• **Task statement**: Each line of the material below that holds the word "documentclass" needs to be copied.

(Beginning of Data)

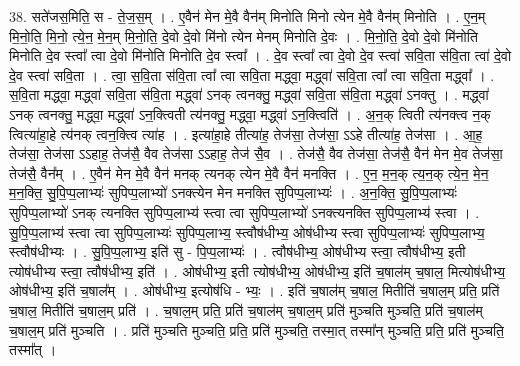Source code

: \documentclass[17pt]{extarticle}
\begin{document}
38. सते॑जस॒मिति॒ स - ते॒ज॒स॒म् । . ए॒वैन॑ मेन मे॒वै वैन॑म् मिनोति मिनो त्येन मे॒वै वैन॑म् मिनोति । . ए॒न॒म् मि॒नो॒ति॒ मि॒नो॒ त्ये॒न॒ मे॒न॒म् मि॒नो॒ति॒ दे॒वो दे॒वो मि॑नो त्येन मेनम् मिनोति दे॒वः । . मि॒नो॒ति॒ दे॒वो दे॒वो मि॑नोति मिनोति दे॒व स्त्वा᳚ त्वा दे॒वो मि॑नोति मिनोति दे॒व स्त्वा᳚ । . दे॒व स्त्वा᳚ त्वा दे॒वो दे॒व स्त्वा॑ सवि॒ता स॑वि॒ता त्वा॑ दे॒वो दे॒व स्त्वा॑ सवि॒ता । . त्वा॒ स॒वि॒ता स॑वि॒ता त्वा᳚ त्वा सवि॒ता मद्ध्वा॒ मद्ध्वा॑ सवि॒ता त्वा᳚ त्वा सवि॒ता मद्ध्वा᳚ । . स॒वि॒ता मद्ध्वा॒ मद्ध्वा॑ सवि॒ता स॑वि॒ता मद्ध्वा॑ ऽनक् त्वनक्तु॒ मद्ध्वा॑ सवि॒ता स॑वि॒ता मद्ध्वा॑ ऽनक्तु । . मद्ध्वा॑ ऽनक् त्वनक्तु॒ मद्ध्वा॒ मद्ध्वा॑ ऽन॒क्त्विती त्य॑नक्तु॒ मद्ध्वा॒ मद्ध्वा॑ ऽन॒क्त्विति॑ । . अ॒न॒क् त्विती त्य॑नक्त्व न॒क् त्वित्या॑हा॒हे त्य॑नक् त्वन॒क्त्वि त्या॑ह । . इत्या॑हा॒हे तीत्या॑ह॒ तेज॑सा॒ तेज॑सा॒ ऽऽहे तीत्या॑ह॒ तेज॑सा । . आ॒ह॒ तेज॑सा॒ तेज॑सा ऽऽहाह॒ तेज॑सै॒ वैव तेज॑सा ऽऽहाह॒ तेज॑ सै॒व । . तेज॑सै॒ वैव तेज॑सा॒ तेज॑सै॒ वैन॑ मेन मे॒व तेज॑सा॒ तेज॑सै॒ वैन᳚म् । . ए॒वैन॑ मेन मे॒वै वैन॑ मनक् त्यनक् त्येन मे॒वै वैन॑ मनक्ति । . ए॒न॒ म॒न॒क् त्य॒न॒क् त्ये॒न॒ मे॒न॒ म॒न॒क्ति॒ सु॒पि॒प्प॒लाभ्यः॑ सुपिप्प॒लाभ्यो॑ ऽनक्त्येन मेन मनक्ति सुपिप्प॒लाभ्यः॑ । . अ॒न॒क्ति॒ सु॒पि॒प्प॒लाभ्यः॑ सुपिप्प॒लाभ्यो॑ ऽनक् त्यनक्ति सुपिप्प॒लाभ्य॑ स्त्वा त्वा सुपिप्प॒लाभ्यो॑ ऽनक्त्यनक्ति सुपिप्प॒लाभ्य॑ स्त्वा । . सु॒पि॒प्प॒लाभ्य॑ स्त्वा त्वा सुपिप्प॒लाभ्यः॑ सुपिप्प॒लाभ्य॒ स्त्वौष॑धीभ्य॒ ओष॑धीभ्य स्त्वा सुपिप्प॒लाभ्यः॑ सुपिप्प॒लाभ्य॒ स्त्वौष॑धीभ्यः । . सु॒पि॒प्प॒लाभ्य॒ इति॑ सु - पि॒प्प॒लाभ्यः॑ । . त्वौष॑धीभ्य॒ ओष॑धीभ्य स्त्वा॒ त्वौष॑धीभ्य॒ इती त्योष॑धीभ्य स्त्वा॒ त्वौष॑धीभ्य॒ इति॑ । . ओष॑धीभ्य॒ इती त्योष॑धीभ्य॒ ओष॑धीभ्य॒ इति॑ च॒षाल॑म् च॒षाल॒ मित्योष॑धीभ्य॒ ओष॑धीभ्य॒ इति॑ च॒षाल᳚म् । . ओष॑धीभ्य॒ इत्योष॑धि - भ्यः॒ । . इति॑ च॒षाल॑म् च॒षाल॒ मितीति॑ च॒षाल॒म् प्रति॒ प्रति॑ च॒षाल॒ मितीति॑ च॒षाल॒म् प्रति॑ । . च॒षाल॒म् प्रति॒ प्रति॑ च॒षाल॑म् च॒षाल॒म् प्रति॑ मुञ्चति मुञ्चति॒ प्रति॑ च॒षाल॑म् च॒षाल॒म् प्रति॑ मुञ्चति । . प्रति॑ मुञ्चति मुञ्चति॒ प्रति॒ प्रति॑ मुञ्चति॒ तस्मा॒त् तस्मा᳚न् मुञ्चति॒ प्रति॒ प्रति॑ मुञ्चति॒ तस्मा᳚त् । \newline
\pagebreak
{}
\end{document}
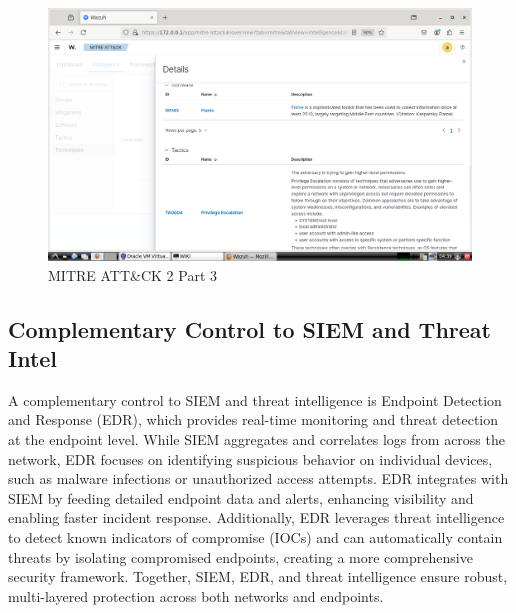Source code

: \documentclass[12pt,a4paper]{report}
\begin{document}
\begin{figure}[H]
\centering
\includegraphics[width=\textwidth]{ATTK 2 PIC 03.png}
\caption{MITRE ATT\&CK 2 Part 3}
\end{figure}

\subsection{Complementary Control to SIEM and Threat Intel}
A complementary control to SIEM and threat intelligence is Endpoint Detection and Response (EDR), which provides real-time monitoring and threat detection at the endpoint level. While SIEM aggregates and correlates logs from across the network, EDR focuses on identifying suspicious behavior on individual devices, such as malware infections or unauthorized access attempts. EDR integrates with SIEM by feeding detailed endpoint data and alerts, enhancing visibility and enabling faster incident response. Additionally, EDR leverages threat intelligence to detect known indicators of compromise (IOCs) and can automatically contain threats by isolating compromised endpoints, creating a more comprehensive security framework. Together, SIEM, EDR, and threat intelligence ensure robust, multi-layered protection across both networks and endpoints.
\end{document}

(End of Data)

• **Answer space**:
: \documentclass[17pt]{extarticle}
: \documentclass[12pt,a4paper]{report}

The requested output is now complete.